Ensemble de consignes
1) D'après l'extrait, à quelle date le centre commercial de Kemerovo a-t-il été détruit par un incendie ?
2) Transcrivez fidèlement le passage de l'extrait qui débute aux mots « Pendant que ces » et s'achève après « et de méfiance. ».

Extrait

————————

Après un incendie meurtrier en Russie, apathie officielle et trolling internet attisent l'indignation

Vladimir Poutine visite un mémorial improvisé  aux victimes de l'incendie du centre commercial de Kemerovo, alors que les Russes se plaignent de la réaction officielle apathique à la tragédie // Crédit: kremlin.ru. CC BY 4.0

Le 25 mars, un vaste centre commercial de la ville de Kemerovo, en Sibérie, a été détruit par un incendie, et une soixantaine de personnes ont péri, dont de nombreux enfants. Dans les heures et jours qui ont suivi, les habitants de la ville ont sévèrement critiqué les administrations municipale et régionale pour leur gestion de crise ratée, et les premiers intervenants pour leur lenteur à réagir.

Pendant que ces habitants manifestaient dans la rue et sur I'internet, la machinerie russe des bots, orientée qu'elle est vers les conversations internes au pays, s'est employée à minimiser l'indignation locale et à disculper les fonctionnaires. Une opération qui reflète aussi le traitement méprisant et souvent brutal réservé par les agents publics aux familles des victimes.

Alors que les esprits s'échauffaient, tant dans les rues que dans la cybersphère, l'avis communément partagé est que l'utilisation des trolls en ligne a généré un environnement de désinformation et de méfiance.

La lutte contre l'incendie critiquée

Le feu semble avoir démarré à proximité d'une aire de jeux pour enfants, et s'est rapidement propagé, prenant au piège de nombreuses personnes, dont des dizaines d'autres enfants dans le cinéma du centre commercial. Comme l”a rapporté Meduza, un site d'information russe basé en Lettonie, les familles de ceux toujours coincés dans le brasier regardaient, incrédules, les premiers intervenants prendre leur temps pour revêtir leurs équipements tout en dissuadant les spectateurs éperdus de pénétrer dans le centre commercial pour sauver leurs enfants. Ceci est peut-être une procédure normale pour éviter que des individus non entraînés ne se mettent en danger, mais n'a pas empêché la colère. Mais ils ont réservé l'essentiel de leur fureur aux autorités régionales et municipales.

Igor Vostrikov, un parent en deuil qui a perdu sa sœur, sa femme et trois enfants dans l'incendie, a écrit ses quatre vérités sur VKontakte, le populaire réseau social russe. Son message a été visionné par plus de 700.000 personnes et partagé près de 8.000 fois au moment de l'écriture de cet article :

Моей семьи больше нет. Виноват правящий режим в моей стране.
Каждый чиновник мечтает воровать как Путин. Каждый гос служащий относится к людям как грязи(так же как и его выше стоящее руковотство к нему,и ко всем кто ниже)
Назначат козла отпущения и закроют тему,а угрозы(халатное отношение, тотальная коррупция, спаивание и деградация населения никуда не денется!)

————————

Données répertoriées
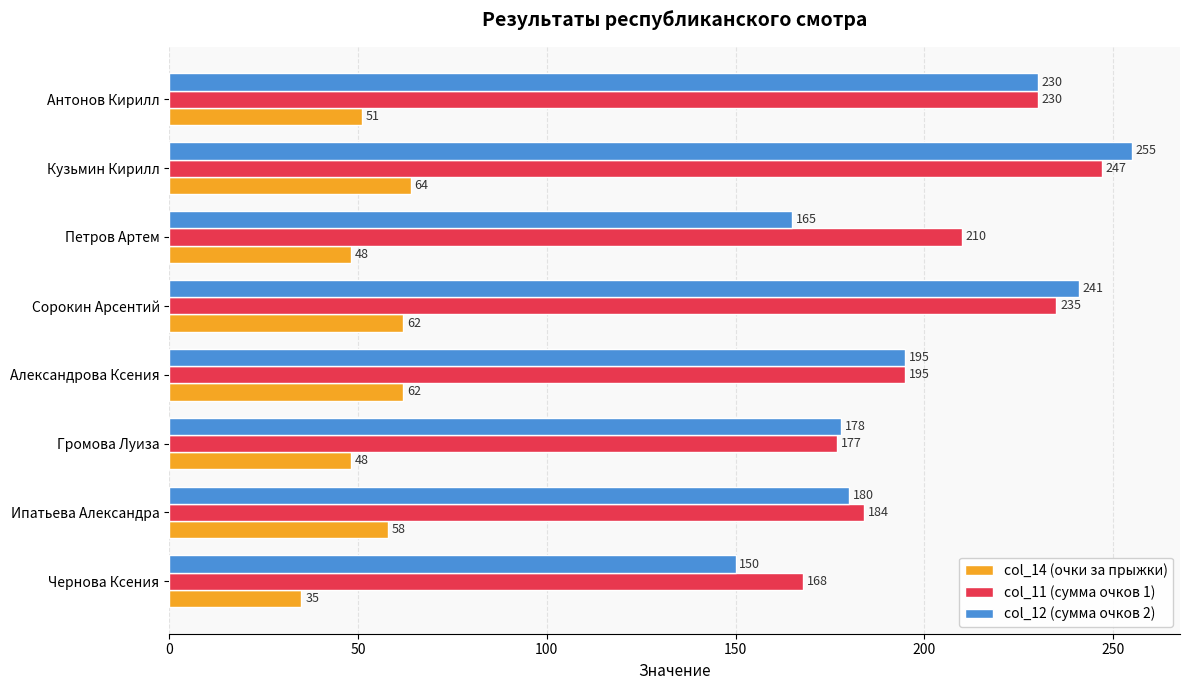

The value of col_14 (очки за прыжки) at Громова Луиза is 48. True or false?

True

————————

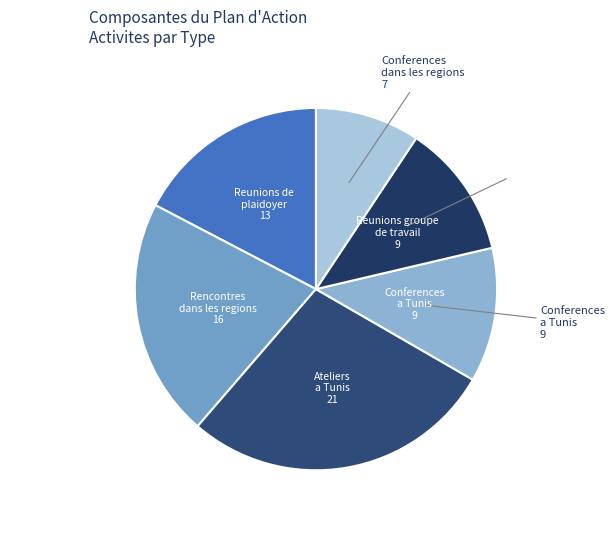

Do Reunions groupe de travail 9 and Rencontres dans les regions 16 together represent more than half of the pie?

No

————————

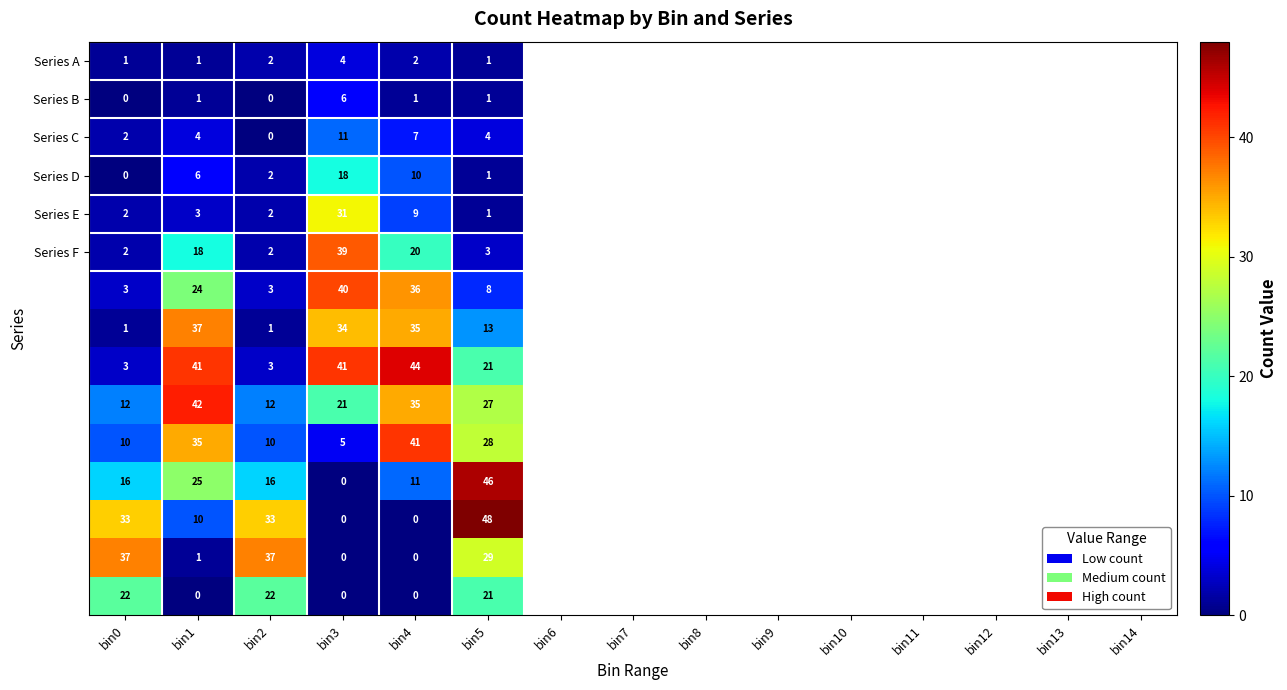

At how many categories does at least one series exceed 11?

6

————————

Réponses aux consignes
1) Le 25 mars.

2)
Pendant que ces habitants manifestaient dans la rue et sur I'internet, la machinerie russe des bots, orientée qu'elle est vers les conversations internes au pays, s'est employée à minimiser l'indignation locale et à disculper les fonctionnaires. Une opération qui reflète aussi le traitement méprisant et souvent brutal réservé par les agents publics aux familles des victimes.

Alors que les esprits s'échauffaient, tant dans les rues que dans la cybersphère, l'avis communément partagé est que l'utilisation des trolls en ligne a généré un environnement de désinformation et de méfiance.